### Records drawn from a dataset
++++

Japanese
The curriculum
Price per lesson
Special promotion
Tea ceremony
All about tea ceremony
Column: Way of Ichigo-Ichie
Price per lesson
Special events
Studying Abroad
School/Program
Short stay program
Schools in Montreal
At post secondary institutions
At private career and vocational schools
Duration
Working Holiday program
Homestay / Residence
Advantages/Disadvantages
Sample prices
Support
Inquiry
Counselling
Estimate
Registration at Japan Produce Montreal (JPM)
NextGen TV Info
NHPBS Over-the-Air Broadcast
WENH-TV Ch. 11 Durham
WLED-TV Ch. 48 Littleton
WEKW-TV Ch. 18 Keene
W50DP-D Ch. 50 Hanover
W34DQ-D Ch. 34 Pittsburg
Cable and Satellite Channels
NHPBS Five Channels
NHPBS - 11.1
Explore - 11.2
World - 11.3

++++

Print each line above exactly as it stands.

Japanese
The curriculum
Price per lesson
Special promotion
Tea ceremony
All about tea ceremony
Column: Way of Ichigo-Ichie
Price per lesson
Special events
Studying Abroad
School/Program
Short stay program
Schools in Montreal
At post secondary institutions
At private career and vocational schools
Duration
Working Holiday program
Homestay / Residence
Advantages/Disadvantages
Sample prices
Support
Inquiry
Counselling
Estimate
Registration at Japan Produce Montreal (JPM)
NextGen TV Info
NHPBS Over-the-Air Broadcast
WENH-TV Ch. 11 Durham
WLED-TV Ch. 48 Littleton
WEKW-TV Ch. 18 Keene
W50DP-D Ch. 50 Hanover
W34DQ-D Ch. 34 Pittsburg
Cable and Satellite Channels
NHPBS Five Channels
NHPBS - 11.1
Explore - 11.2
World - 11.3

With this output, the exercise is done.